Three identical front speakers is the most important so that imaging, soundstage, and panning stays uniform across the front, where we are most focused on such details. The only reason so many designers use a differing center is for typical home theaters where the speaker would visually obscure the display. [They want the speaker's perceived "acoustical center" to tightly cling to as close to the correct location, the center of the image, as it possibly can, yet not block the view.] The wide oblong box that is often seen is a vestigial remnant from the days when they needed a shape for the platform they typically rested on, the top front edge of a CRT TV.
In real movie theaters all three fronts are the exact same model speaker, at the exact same center-line height, and hidden from view behind the acoustically transparent screen. As a car, or whatever, moves from the left side of the screen to the right, it correctly has the sound evenly panned from L, to center, to R, without sonically arcing over the top of the display or dipping under it, due to a less than ideally placed center.

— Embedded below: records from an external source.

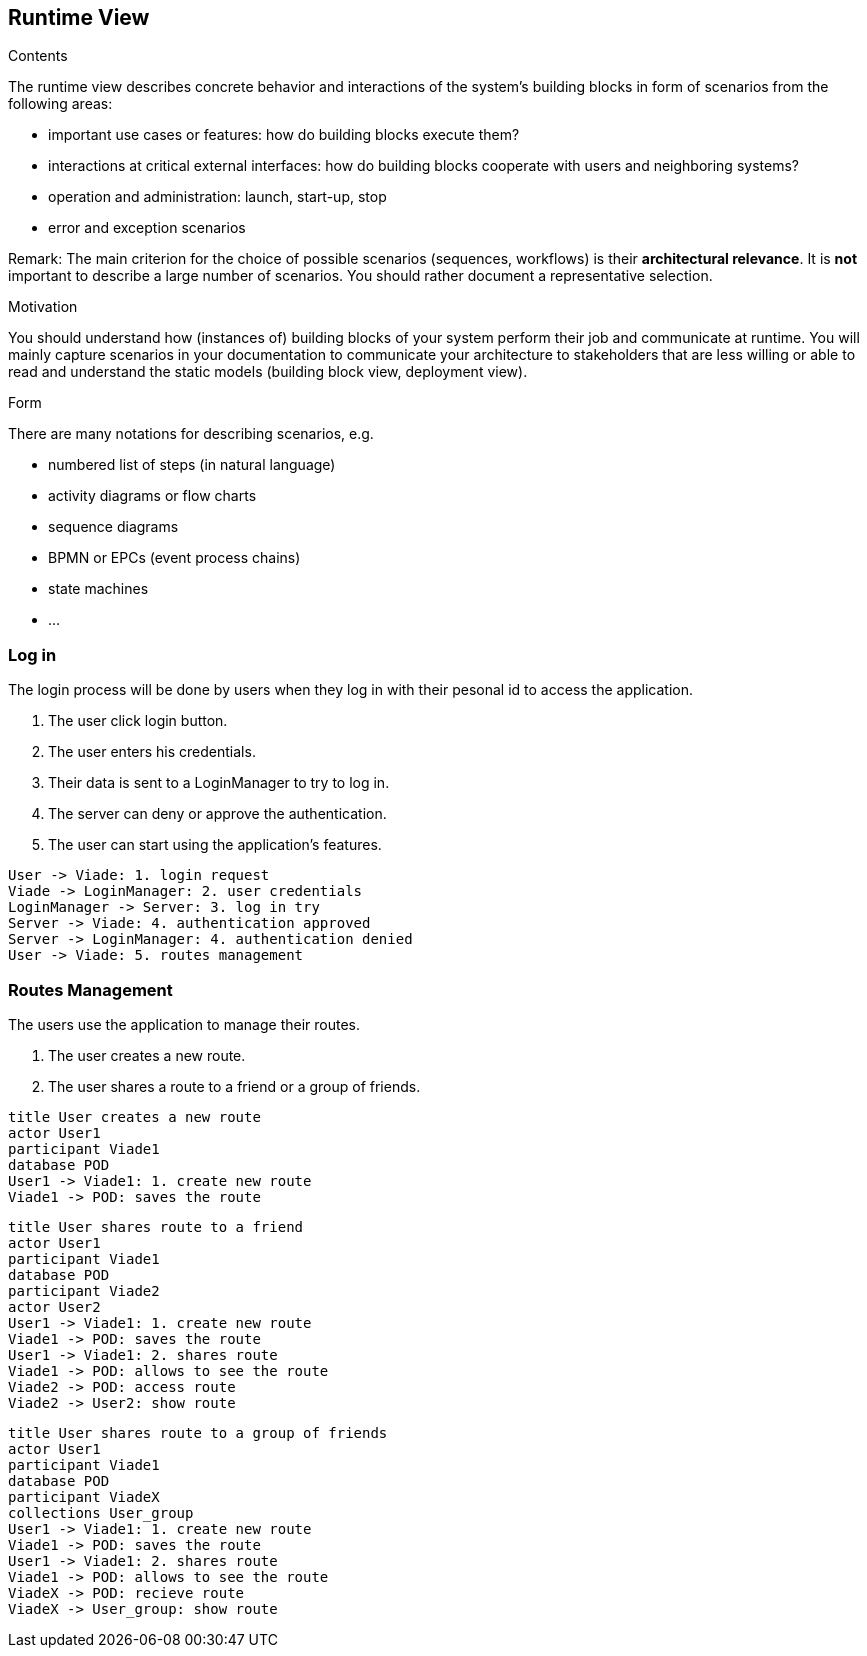 [[section-runtime-view]]
== Runtime View


[role="arc42help"]
****
.Contents
The runtime view describes concrete behavior and interactions of the system’s building blocks in form of scenarios from the following areas:

* important use cases or features: how do building blocks execute them?
* interactions at critical external interfaces: how do building blocks cooperate with users and neighboring systems?
* operation and administration: launch, start-up, stop
* error and exception scenarios

Remark: The main criterion for the choice of possible scenarios (sequences, workflows) is their *architectural relevance*. It is *not* important to describe a large number of scenarios. You should rather document a representative selection.

.Motivation
You should understand how (instances of) building blocks of your system perform their job and communicate at runtime.
You will mainly capture scenarios in your documentation to communicate your architecture to stakeholders that are less willing or able to read and understand the static models (building block view, deployment view).

.Form
There are many notations for describing scenarios, e.g.

* numbered list of steps (in natural language)
* activity diagrams or flow charts
* sequence diagrams
* BPMN or EPCs (event process chains)
* state machines
* ...

****

=== Log in
The login process will be done by users when they log in with their pesonal id to access the application.

1. The user click login button.
2. The user enters his credentials.
3. Their data is sent to a LoginManager to try to log in.
4. The server can deny or approve the authentication.
5. The user can start using the application's features.

[plantuml,"Log in secuence diagram",png]
----
User -> Viade: 1. login request
Viade -> LoginManager: 2. user credentials
LoginManager -> Server: 3. log in try
Server -> Viade: 4. authentication approved
Server -> LoginManager: 4. authentication denied
User -> Viade: 5. routes management
----
=== Routes Management
The users use the application to manage their routes.

1. The user creates a new route.
2. The user shares a route to a friend or a group of friends.

[plantuml,"Routes creation secuence diagram",png]
----
title User creates a new route
actor User1
participant Viade1
database POD
User1 -> Viade1: 1. create new route
Viade1 -> POD: saves the route

----

[plantuml,"Routes share 1 secuence diagram",png]
----
title User shares route to a friend
actor User1
participant Viade1
database POD
participant Viade2
actor User2
User1 -> Viade1: 1. create new route
Viade1 -> POD: saves the route
User1 -> Viade1: 2. shares route
Viade1 -> POD: allows to see the route
Viade2 -> POD: access route
Viade2 -> User2: show route
----

[plantuml,"Routes share 2 secuence diagram",png]
----
title User shares route to a group of friends
actor User1
participant Viade1
database POD
participant ViadeX
collections User_group
User1 -> Viade1: 1. create new route
Viade1 -> POD: saves the route
User1 -> Viade1: 2. shares route
Viade1 -> POD: allows to see the route
ViadeX -> POD: recieve route
ViadeX -> User_group: show route
----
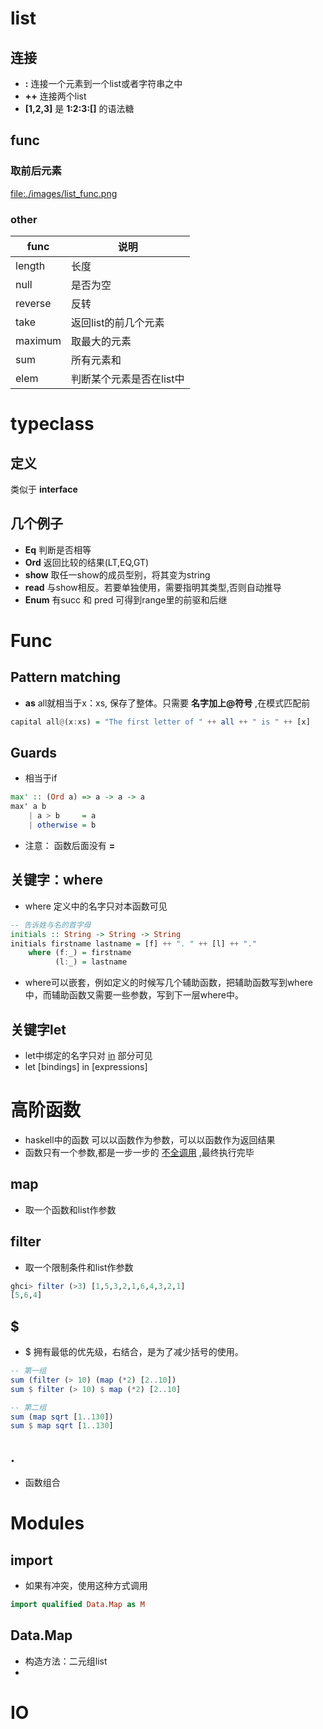 * list
** 连接
- *:* 连接一个元素到一个list或者字符串之中
- *++* 连接两个list
- *[1,2,3]* 是 *1:2:3:[]* 的语法糖

** func
*** 取前后元素
 file:./images/list_func.png


*** other
| func    | 说明                     |
|---------+--------------------------|
| length  | 长度                     |
| null    | 是否为空                 |
| reverse | 反转                     |
| take    | 返回list的前几个元素     |
| maximum | 取最大的元素             |
| sum     | 所有元素和               |
| elem    | 判断某个元素是否在list中 |

* typeclass

** 定义
类似于 *interface*
** 几个例子
- *Eq*  判断是否相等
- *Ord* 返回比较的结果(LT,EQ,GT)
- *show* 取任一show的成员型别，将其变为string
- *read* 与show相反。若要单独使用，需要指明其类型,否则自动推导
- *Enum* 有succ 和 pred 可得到range里的前驱和后继

* Func
** Pattern matching
- *as*  all就相当于x：xs, 保存了整体。只需要 *名字加上@符号* ,在模式匹配前

#+begin_src haskell
capital all@(x:xs) = "The first letter of " ++ all ++ " is " ++ [x]
#+end_src

** Guards
- 相当于if

#+begin_src haskell
max' :: (Ord a) => a -> a -> a
max' a b
    | a > b     = a
    | otherwise = b
#+end_src

- 注意： 函数后面没有 *=*
** 关键字：where
- where 定义中的名字只对本函数可见

#+begin_src haskell
-- 告诉姓与名的首字母
initials :: String -> String -> String
initials firstname lastname = [f] ++ ". " ++ [l] ++ "."
    where (f:_) = firstname
          (l:_) = lastname
#+end_src

- where可以嵌套，例如定义的时候写几个辅助函数，把辅助函数写到where中，而辅助函数又需要一些参数，写到下一层where中。

** 关键字let
- let中绑定的名字只对 _in_ 部分可见
- let [bindings] in [expressions]

* 高阶函数
- haskell中的函数 可以以函数作为参数，可以以函数作为返回结果
- 函数只有一个参数,都是一步一步的 _不全调用_ ,最终执行完毕

** map
- 取一个函数和list作参数



** filter
- 取一个限制条件和list作参数

#+begin_src haskell
ghci> filter (>3) [1,5,3,2,1,6,4,3,2,1]
[5,6,4]
#+end_src

** $
- $ 拥有最低的优先级，右结合，是为了减少括号的使用。

#+begin_src haskell
-- 第一组
sum (filter (> 10) (map (*2) [2..10])
sum $ filter (> 10) $ map (*2) [2..10]

-- 第二组
sum (map sqrt [1..130])
sum $ map sqrt [1..130]
#+end_src

** .
- 函数组合

* Modules
** import
- 如果有冲突，使用这种方式调用

#+begin_src haskell
import qualified Data.Map as M
#+end_src

** Data.Map
- 构造方法：二元组list
-

* IO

The whole point is to make the visual experience of localizing an object, one sees, match the sonic experience of where it seems to acoustically emanate from.
When Dolby Digital was introduced, then called AC3, the current trend to use dipole speakers for the 2 surrounds was changed to a recommendation that all probably should be the same as the fronts, since all control was now done electrically instead of acoustically.
The original THX spec actually required that all 5 speakers be the exact same speaker, but due to marketing pressures they were pressured by retailers and customers to allow for inwalls, differing centers, dipoles for the surrounds since they were common, etc.